Sani semakin erat dgn luka. Ia suka menyendiri. Namun itu membuatnya semakin memaknai keberadaan air mata. Membuatnya tak betul-betul merasa sendiri. Saat ia diliputi kesedihan, air mata senantiasa hadir untuk melegakan jiwanya. Ia sering menangis membisu-diam. Sani harus bisa mengobati lukanya sendiri. Sani tak pernah menangis didepan Mak. Namun entah mengapa, kali ini ia tak berhasil menahan gelegak emosinya. Sani terisak-isak di telepon.

“Jangan menangis, Sani.” Lirih bunyi Mak di seberang sana. “Jangan menangis…”

“Bagaimana Sani tak menangis, Mak. Anak mana yg tak terluka hatinya mendengar ibunya merintih kesakitan seperti itu. Anak mana yg rela menyaksikan orang tuanya menderita seperti itu. Sedangkan Sani tak bisa berbuat apa-apa.”

“Maafkan Mak, Sani. Seharusnya ananda yg berkeluh kesah pada Mak. Seharusnya Mak yg menghidupi kalian semua, bukan kau. Maafkan Mak…”

Tangis Sani kembali pecah. Sani tak sanggup lagi membendung emosinya. Ia mengeluarkan kalimat-kalimat pedas yg entah ditujukan pada siapa. Sani merasa frustrasi. Ketakutan. Tak berdaya. Rapuh.

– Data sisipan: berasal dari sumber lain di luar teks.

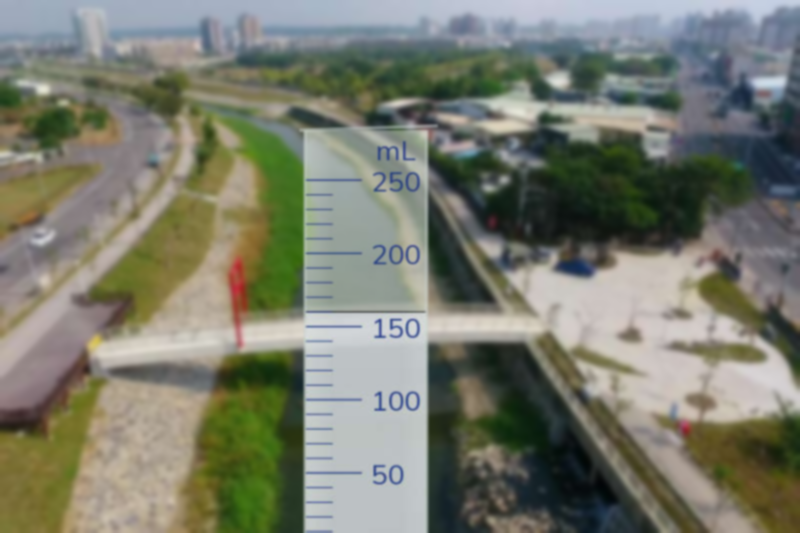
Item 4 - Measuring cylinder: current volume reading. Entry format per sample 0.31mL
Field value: 160mL
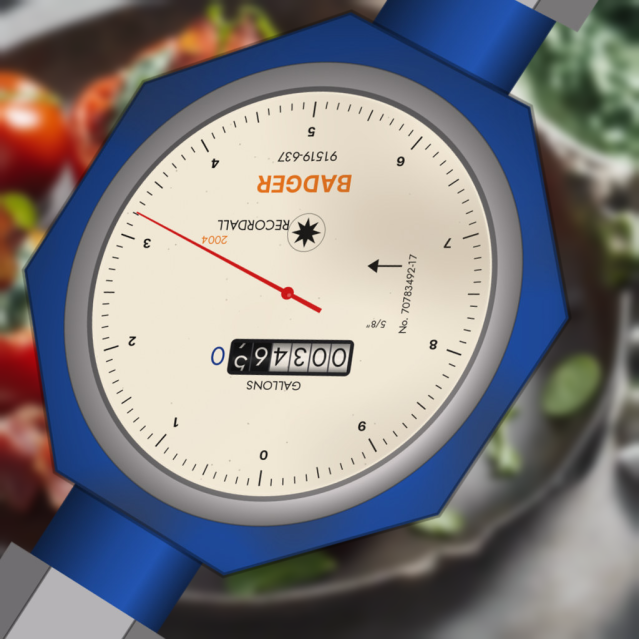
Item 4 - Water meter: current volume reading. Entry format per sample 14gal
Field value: 34653.2gal
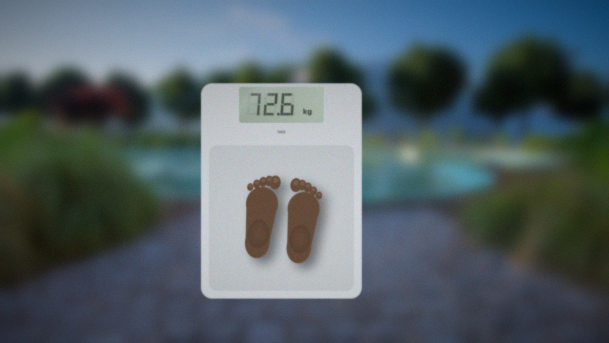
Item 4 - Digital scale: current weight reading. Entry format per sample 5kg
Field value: 72.6kg
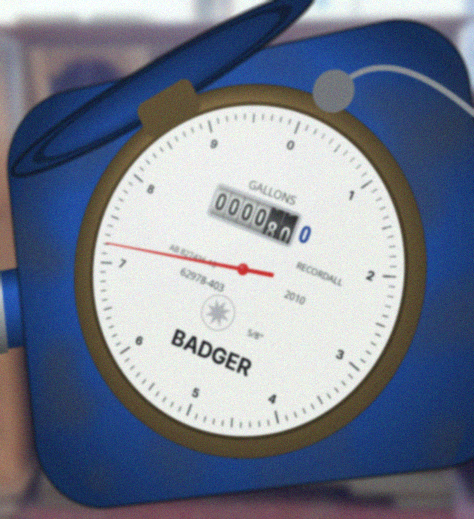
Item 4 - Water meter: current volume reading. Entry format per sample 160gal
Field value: 797.2gal
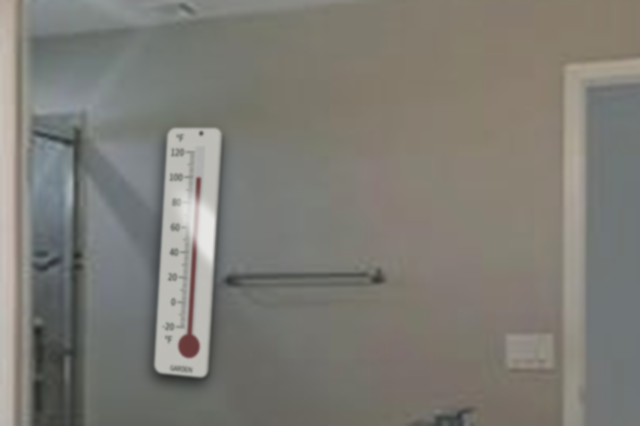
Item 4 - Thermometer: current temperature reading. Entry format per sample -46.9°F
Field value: 100°F
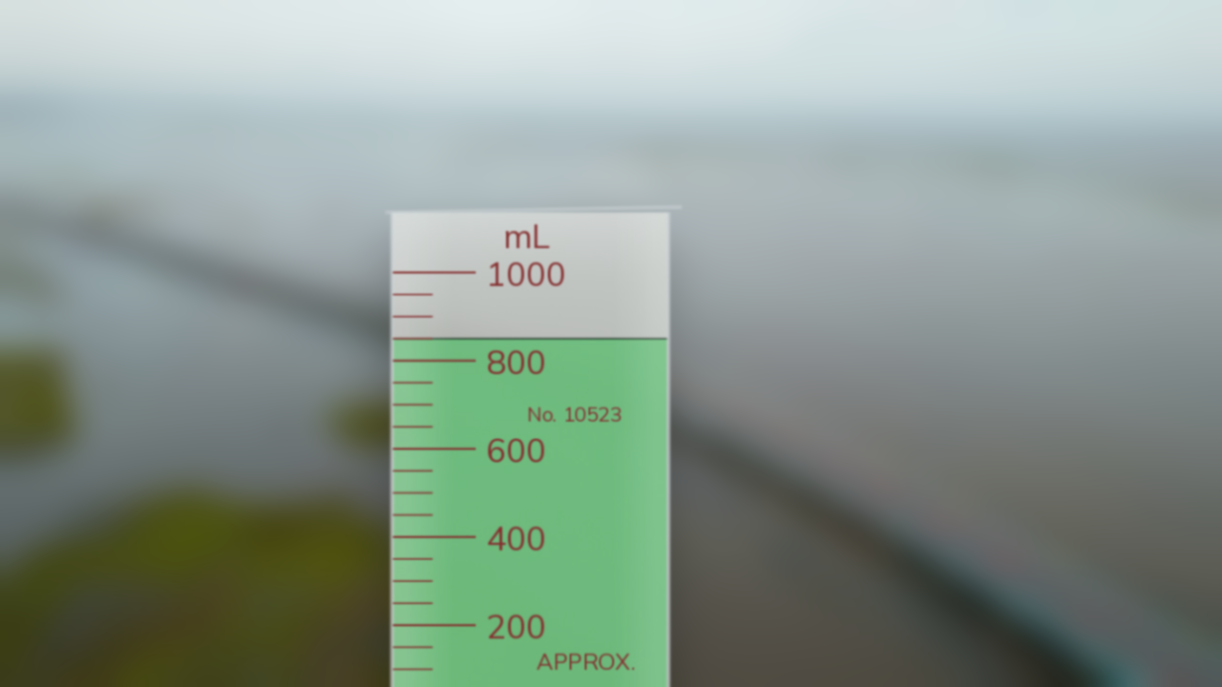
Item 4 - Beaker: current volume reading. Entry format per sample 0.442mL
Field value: 850mL
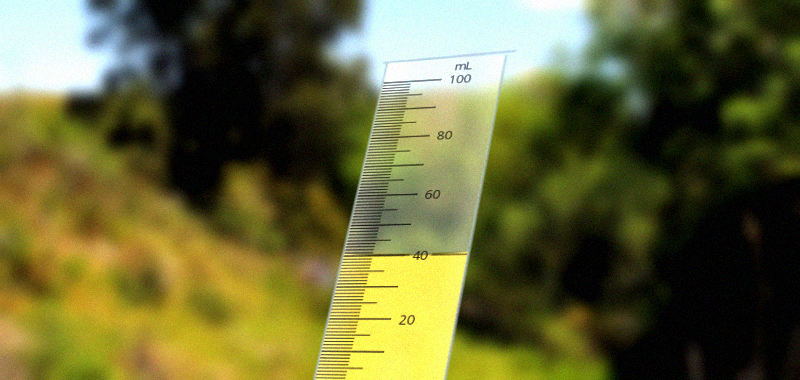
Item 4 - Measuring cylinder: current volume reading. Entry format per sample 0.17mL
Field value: 40mL
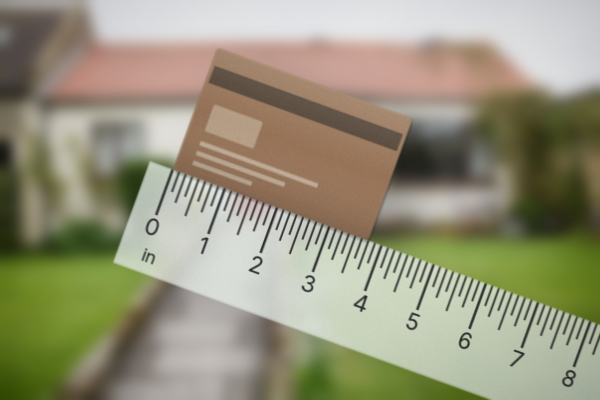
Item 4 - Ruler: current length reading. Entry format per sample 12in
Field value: 3.75in
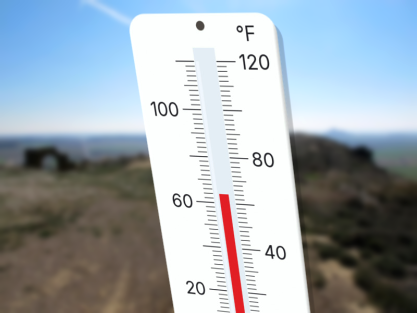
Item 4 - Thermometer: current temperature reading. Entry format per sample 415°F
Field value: 64°F
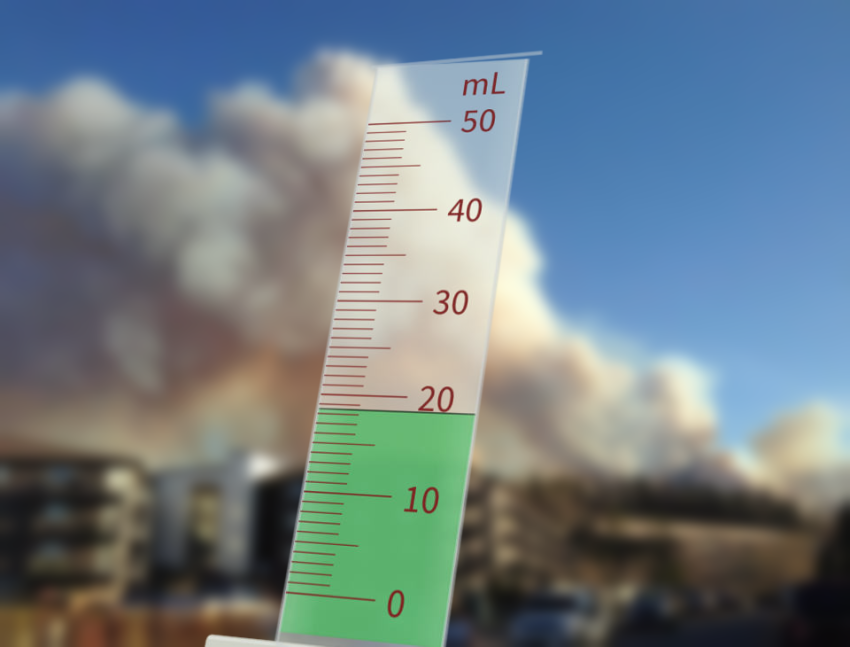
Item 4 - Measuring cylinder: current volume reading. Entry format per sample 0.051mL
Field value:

Seharian itu Sani merasa dirinya sangat semrawut. Ia menangis hingga tertidur alasannya capek. Dalam tidurnya ia mirip dihadiri ayah. Memintanya berhenti menangis. Menyuruh Sani pergi ke masjid renta di pinggiran kota.

“Pulanglah…”

Nenek tadi tiba-tiba timbul kembali di hadapan Sani. Sani kembali terperanjat. Lamunannya buyar.

“Nenek masih di sini?”

“Nenek tak akan pulang sebelum kau pulang, Sani.”